In some instances, Congress can pass what is known as an “appropriations rider.” These are specific line-items in appropriations bills directed at a specific regulation. Generally, these measures only modify, not repeal, specific regulations, but many can extend the effective compliance date. Under President Obama, these riders have to be negotiated with Congress because the president will not sign an appropriations bill that modifies or eliminates too many of his domestic priorities.

Congressional Review Act

If appropriations riders are the scalpels of regulatory oversight, then the Congressional Review Act (CRA) is the hatchet. As the American Action Forum (AAF) has detailed in the past, the CRA allows Congress to repeal a recently-issued final rule. If it passes the House and Senate, and the president signs the legislation, it may not be reissued in “substantially the same form.” In other words, the regulation is dead until Congress and the administration decide to authorize a new set of rules through regulation.

However, the CRA has only been used successfully once. That occurred around a confluence of circumstances, an outgoing president issuing a controversial rule, a new unified Republican Congress, and a Republican president replacing a Democratic president. Recently, the CRA has been used largely for messaging. Forcing the president to veto a CRA resolution shows that Congress has identified and rejected a controversial regulation and the president, for the second time, has defended the rule. The CRA is a targeted tool for consequential regulations and it is effective only when a new administration and Congress have an opportunity to review rules from the previous administration.

Regulatory Reform

Finally, aside from the three oversight tools listed above, Congress can also craft a positive vision for a modernized regulatory state. The 114th Congress passed roughly a dozen regulatory modernization bills and Speaker Paul Ryan touted these efforts in his “Better Way” approach to governing recently. The next Congress once again has the opportunity to craft its vision for an effective administrative state. How will Congress address the Clean Power Plan, Climate Change, Net Neutrality, and new labor rules?

Broadly, Congress can legislate these policy issues horizontally or vertically. The horizontal approach revolves around a process that applies to all agencies. For example, the Regulatory Accountability Act and the Regulatory Budget apply uniformly to the process and output of all agencies. For Members of Congress interested in a specific agency or issue area, vertical reform would be appropriate. Reforming the Clean Air Act or the Fair Labor Standards Act are two examples.
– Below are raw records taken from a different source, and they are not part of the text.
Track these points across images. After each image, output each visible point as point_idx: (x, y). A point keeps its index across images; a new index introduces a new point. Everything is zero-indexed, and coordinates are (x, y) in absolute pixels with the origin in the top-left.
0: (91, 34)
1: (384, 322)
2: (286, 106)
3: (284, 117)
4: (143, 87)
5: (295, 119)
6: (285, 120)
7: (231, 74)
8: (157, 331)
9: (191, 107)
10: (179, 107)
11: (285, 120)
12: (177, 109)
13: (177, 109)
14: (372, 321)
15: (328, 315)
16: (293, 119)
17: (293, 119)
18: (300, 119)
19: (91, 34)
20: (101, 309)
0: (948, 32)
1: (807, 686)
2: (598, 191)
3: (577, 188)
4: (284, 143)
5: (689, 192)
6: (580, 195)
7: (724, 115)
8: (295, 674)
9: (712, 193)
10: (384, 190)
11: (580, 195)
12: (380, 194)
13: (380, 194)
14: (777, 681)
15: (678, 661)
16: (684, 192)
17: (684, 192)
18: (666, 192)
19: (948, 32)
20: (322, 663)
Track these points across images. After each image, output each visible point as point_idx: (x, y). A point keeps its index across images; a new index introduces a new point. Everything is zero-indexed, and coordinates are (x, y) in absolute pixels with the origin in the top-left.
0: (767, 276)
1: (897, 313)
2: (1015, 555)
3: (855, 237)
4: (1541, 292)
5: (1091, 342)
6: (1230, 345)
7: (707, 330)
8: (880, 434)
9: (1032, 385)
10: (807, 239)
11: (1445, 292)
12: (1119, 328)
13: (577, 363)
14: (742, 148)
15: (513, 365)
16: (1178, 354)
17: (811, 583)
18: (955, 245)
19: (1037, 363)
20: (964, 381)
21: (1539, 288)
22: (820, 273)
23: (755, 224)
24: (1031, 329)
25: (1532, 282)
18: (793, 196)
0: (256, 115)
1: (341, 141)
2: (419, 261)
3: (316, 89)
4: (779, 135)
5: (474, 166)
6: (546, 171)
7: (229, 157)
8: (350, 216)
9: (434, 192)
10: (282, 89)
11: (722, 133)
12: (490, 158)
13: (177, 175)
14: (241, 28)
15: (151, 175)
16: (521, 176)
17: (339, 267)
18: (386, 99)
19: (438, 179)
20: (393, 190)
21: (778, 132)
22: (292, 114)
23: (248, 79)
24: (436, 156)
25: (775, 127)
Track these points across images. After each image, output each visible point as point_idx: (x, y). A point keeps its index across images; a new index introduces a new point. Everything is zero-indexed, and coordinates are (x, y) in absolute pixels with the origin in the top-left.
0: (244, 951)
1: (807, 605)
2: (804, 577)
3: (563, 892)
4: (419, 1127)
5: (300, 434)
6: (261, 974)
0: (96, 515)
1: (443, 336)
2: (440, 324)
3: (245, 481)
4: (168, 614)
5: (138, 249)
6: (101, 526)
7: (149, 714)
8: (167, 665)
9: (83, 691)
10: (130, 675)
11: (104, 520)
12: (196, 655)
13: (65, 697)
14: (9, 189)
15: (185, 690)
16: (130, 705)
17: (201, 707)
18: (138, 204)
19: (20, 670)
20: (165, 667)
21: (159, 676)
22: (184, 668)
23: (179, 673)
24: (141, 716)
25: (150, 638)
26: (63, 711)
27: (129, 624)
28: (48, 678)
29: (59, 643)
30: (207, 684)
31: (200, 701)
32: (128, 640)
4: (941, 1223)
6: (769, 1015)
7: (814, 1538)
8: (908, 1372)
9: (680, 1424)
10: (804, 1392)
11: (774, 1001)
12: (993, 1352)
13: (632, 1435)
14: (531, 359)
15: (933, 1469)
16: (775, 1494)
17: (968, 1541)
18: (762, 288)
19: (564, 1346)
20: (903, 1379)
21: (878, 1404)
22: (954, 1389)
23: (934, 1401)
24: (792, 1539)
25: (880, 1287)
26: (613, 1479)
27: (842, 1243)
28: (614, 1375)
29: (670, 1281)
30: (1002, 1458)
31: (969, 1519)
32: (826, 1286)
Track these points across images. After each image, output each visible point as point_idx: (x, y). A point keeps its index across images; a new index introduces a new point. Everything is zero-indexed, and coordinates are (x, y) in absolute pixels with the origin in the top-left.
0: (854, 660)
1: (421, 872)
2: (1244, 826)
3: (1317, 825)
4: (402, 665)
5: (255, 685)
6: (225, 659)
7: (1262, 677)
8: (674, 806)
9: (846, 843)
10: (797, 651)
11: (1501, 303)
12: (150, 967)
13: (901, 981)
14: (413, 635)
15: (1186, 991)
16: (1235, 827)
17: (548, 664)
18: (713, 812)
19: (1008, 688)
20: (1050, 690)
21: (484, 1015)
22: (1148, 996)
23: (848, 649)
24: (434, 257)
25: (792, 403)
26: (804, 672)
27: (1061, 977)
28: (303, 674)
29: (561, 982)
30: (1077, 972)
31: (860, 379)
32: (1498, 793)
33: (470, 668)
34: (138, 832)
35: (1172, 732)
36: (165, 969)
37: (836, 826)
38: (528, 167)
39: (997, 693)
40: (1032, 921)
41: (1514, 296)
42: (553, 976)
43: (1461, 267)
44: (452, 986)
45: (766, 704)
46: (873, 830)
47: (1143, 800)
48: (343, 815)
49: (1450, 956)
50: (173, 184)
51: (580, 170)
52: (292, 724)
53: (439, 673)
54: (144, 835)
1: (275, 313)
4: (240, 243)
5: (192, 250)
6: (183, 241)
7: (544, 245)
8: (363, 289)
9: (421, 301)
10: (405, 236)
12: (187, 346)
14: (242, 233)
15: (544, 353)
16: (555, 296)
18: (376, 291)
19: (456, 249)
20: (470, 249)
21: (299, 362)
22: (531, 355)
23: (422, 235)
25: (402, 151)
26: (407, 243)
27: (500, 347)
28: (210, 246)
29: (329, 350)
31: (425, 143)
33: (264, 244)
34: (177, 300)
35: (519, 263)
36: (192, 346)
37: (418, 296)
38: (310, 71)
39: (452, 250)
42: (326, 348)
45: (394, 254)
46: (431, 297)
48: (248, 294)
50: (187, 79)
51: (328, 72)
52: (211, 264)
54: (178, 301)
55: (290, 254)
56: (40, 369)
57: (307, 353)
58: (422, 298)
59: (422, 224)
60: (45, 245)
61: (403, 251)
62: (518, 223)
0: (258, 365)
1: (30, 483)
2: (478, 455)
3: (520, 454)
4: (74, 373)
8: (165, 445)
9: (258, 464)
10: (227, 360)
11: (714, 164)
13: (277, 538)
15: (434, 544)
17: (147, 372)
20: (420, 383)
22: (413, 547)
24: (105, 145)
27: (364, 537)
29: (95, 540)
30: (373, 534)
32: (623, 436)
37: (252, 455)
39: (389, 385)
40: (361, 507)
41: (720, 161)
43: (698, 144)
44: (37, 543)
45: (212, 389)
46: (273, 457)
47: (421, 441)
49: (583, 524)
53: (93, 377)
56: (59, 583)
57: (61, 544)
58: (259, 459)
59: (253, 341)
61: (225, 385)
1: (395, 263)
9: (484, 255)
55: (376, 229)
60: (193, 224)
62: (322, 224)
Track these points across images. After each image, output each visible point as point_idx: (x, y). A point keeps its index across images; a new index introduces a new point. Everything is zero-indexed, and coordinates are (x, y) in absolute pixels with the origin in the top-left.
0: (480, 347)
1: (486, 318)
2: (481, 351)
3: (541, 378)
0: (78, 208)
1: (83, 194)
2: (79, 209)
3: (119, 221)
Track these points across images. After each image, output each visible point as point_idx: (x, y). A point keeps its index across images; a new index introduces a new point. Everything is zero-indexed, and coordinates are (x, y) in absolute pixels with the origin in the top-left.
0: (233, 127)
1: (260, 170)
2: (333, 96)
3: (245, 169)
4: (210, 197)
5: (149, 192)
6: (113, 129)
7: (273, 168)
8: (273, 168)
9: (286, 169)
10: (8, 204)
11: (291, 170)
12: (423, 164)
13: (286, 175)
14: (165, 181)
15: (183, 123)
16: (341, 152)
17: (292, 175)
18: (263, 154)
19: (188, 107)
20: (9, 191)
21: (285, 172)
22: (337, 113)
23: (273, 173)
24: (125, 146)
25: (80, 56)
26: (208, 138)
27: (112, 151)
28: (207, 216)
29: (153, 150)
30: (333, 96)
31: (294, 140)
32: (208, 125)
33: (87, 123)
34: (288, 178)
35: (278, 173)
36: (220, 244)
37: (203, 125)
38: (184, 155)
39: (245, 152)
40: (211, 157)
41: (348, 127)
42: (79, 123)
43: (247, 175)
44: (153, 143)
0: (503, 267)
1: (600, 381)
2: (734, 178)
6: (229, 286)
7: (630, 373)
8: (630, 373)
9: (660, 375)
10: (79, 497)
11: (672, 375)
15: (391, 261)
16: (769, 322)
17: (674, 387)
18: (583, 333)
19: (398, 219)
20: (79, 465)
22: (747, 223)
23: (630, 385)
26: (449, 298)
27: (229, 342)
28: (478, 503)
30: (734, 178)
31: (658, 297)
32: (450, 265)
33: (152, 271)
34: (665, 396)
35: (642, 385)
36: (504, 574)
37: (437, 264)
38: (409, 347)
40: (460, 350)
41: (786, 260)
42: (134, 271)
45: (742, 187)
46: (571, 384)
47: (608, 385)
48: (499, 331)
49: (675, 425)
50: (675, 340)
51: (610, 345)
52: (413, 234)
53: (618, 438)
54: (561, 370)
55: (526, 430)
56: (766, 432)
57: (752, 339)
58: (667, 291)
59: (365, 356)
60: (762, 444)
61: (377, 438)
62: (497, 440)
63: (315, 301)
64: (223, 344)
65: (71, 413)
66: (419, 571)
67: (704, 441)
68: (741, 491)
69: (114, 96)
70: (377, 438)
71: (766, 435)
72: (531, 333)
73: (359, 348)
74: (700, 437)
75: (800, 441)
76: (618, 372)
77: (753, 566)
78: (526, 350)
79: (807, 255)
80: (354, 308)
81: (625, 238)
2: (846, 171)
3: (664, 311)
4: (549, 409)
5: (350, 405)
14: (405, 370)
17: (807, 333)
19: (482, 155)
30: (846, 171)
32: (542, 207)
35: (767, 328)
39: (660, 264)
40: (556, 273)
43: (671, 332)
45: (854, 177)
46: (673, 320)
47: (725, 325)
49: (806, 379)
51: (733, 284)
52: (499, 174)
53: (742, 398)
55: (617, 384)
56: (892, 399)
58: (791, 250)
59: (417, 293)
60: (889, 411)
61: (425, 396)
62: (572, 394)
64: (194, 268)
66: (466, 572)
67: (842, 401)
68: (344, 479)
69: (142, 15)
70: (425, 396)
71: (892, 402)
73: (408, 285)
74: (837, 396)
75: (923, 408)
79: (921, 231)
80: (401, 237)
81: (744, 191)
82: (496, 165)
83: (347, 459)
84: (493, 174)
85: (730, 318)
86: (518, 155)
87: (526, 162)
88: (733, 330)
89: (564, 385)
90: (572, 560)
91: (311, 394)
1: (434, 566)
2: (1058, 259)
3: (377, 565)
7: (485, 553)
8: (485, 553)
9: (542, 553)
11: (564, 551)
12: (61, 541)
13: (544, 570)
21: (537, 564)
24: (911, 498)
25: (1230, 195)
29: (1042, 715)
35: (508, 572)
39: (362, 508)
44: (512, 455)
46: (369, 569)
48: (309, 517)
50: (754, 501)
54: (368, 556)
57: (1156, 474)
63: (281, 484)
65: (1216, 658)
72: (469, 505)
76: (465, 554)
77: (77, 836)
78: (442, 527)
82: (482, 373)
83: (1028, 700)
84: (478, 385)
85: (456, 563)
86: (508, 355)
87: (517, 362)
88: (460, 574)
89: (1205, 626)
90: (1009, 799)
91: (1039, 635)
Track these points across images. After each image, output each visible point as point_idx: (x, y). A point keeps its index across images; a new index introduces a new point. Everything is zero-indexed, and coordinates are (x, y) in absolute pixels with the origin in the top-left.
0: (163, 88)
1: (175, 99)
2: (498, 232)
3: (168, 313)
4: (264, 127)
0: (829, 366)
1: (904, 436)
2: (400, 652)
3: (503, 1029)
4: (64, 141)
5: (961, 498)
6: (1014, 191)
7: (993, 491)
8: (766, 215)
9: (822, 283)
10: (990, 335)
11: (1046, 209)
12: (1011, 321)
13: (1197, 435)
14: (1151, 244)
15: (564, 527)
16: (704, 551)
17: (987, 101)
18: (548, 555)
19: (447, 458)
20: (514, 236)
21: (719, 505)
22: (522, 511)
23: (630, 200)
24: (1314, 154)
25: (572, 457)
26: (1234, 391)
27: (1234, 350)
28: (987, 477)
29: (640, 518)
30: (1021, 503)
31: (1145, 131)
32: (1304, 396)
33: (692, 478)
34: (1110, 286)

In conclusion, the problems of the next Congress won’t be altogether different from the 114th Congress. Economic growth, climate change, income inequality, and criminal justice reform will all be priorities, if not for the legislative branch, then certainly for some regulators. In its capacity, Congress can exercise constant oversight through hearings and frank discussions with administrative officials or use the power of the purse to curtail or boost agency action. Finally, employing the CRA or enacting comprehensive regulatory modernization are other vital tools the next Congress can employ. Although the power has shifted dramatically to the executive in the last few generations, the legislative branch is hardly empty-handed.